**Фрагмент текста**
--------

Глава 30 СОКОЛОВСКИЙ ФОРУМ

Глава 30

СОКОЛОВСКИЙ ФОРУМ

В этом поэтическом чаду, вероятно, никому из нас не приходило в голову, что это последние пиры молодости…

И. И. Панаев. Литературные воспоминания

Летом 1845 года Герцену с семьей, за неимением Покровского, отданного щедрой рукой кузену Голохвастову, пришлось снять дачу в двадцати верстах от Москвы по петербургской дороге, в старинном барском селе Соколово, некогда принадлежавшем графам Румянцевым. Так что работа над повестью «Кто виноват?» и тремя последними письмами «об изучении природы» продолжалась за городом, в живописнейшем месте, в прекрасном доме обширного имения помещика Дивова, где удобно разместилась вся разросшаяся герценовская семья. Друзья последовали за Герценом, поселившись по соседству в других взятых внаем домах, или, при случае, приезжали погостить на денек-другой.

--------

**Исходные данные**

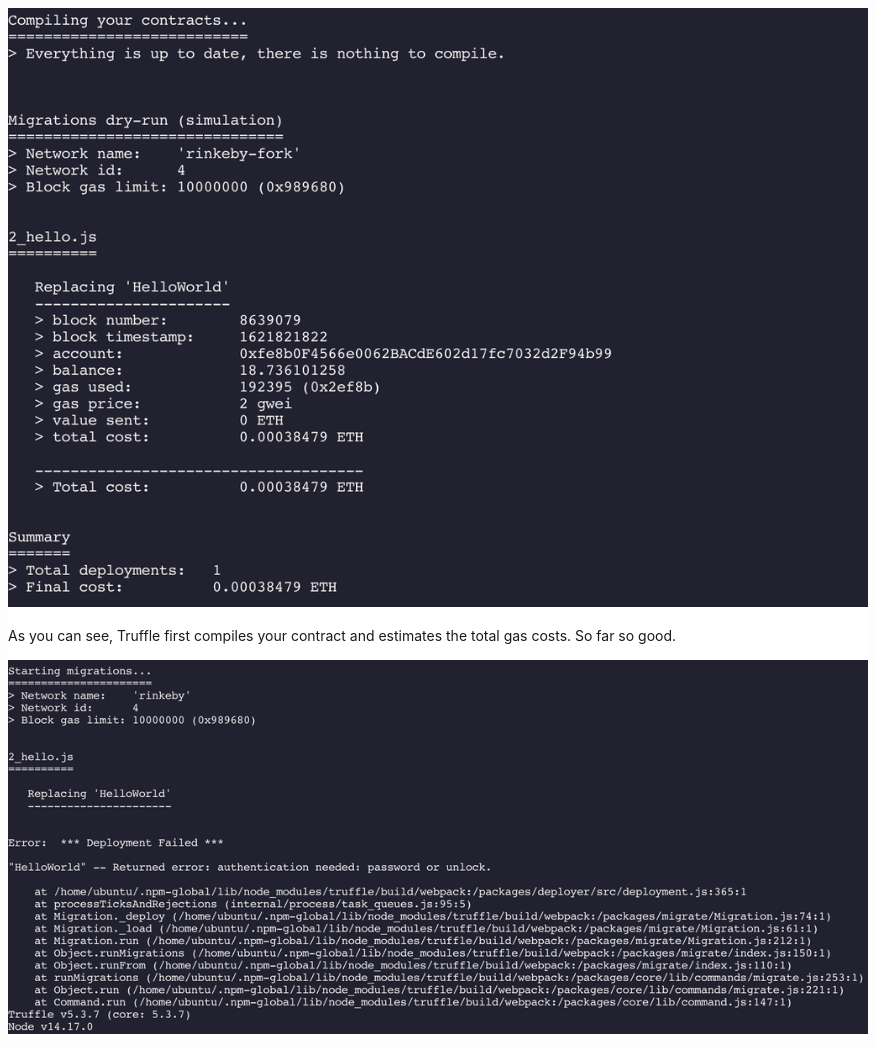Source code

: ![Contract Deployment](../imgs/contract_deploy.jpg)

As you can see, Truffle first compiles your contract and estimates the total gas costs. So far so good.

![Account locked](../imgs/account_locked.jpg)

--------

**Задания**
a) Выпишите все фамилии, которые встречаются в отрывке о лете Герцена в Соколове.
b) Продолжите отрывок о лете Герцена в Соколове сразу после его последнего предложения.

**Ответы**
a) Герцен, Голохвастов, Румянцевы, Дивов, Панаев

b)
Грановские, Корш с сестрой, Кетчер, Боткин появлялись обычно в субботу и оставались до понедельника. Однажды к ним присоединился Панаев, на долгие годы покоренный этим небывалым ощущением дружеского сплочения, радости интеллектуального общения и единства с природой:

«…Время, проведенное мною в Соколове, я никогда не забуду. Оно принадлежит к самым лучшим моим воспоминаниям. Чудные дни, великолепные теплые вечера, этот парк при закате солнца, и в лунные ночи, наши прогулки, наши обеды на широкой лужайке перед домом, послеобеденное far niente[80] на верхнем балконе, встреча утренних зорь, всегда оживленная беседа, иногда горячие споры, никогда не доходившие до неприятного раздражения, увлекательная речь Грановского, блестящее остроумие Герцена, колкие замечания Корша, дикий, но добродушный смех Кетчера, размахивавшего длинным чубуком — все это вместе было так хорошо, так полно жизни и поэзии…»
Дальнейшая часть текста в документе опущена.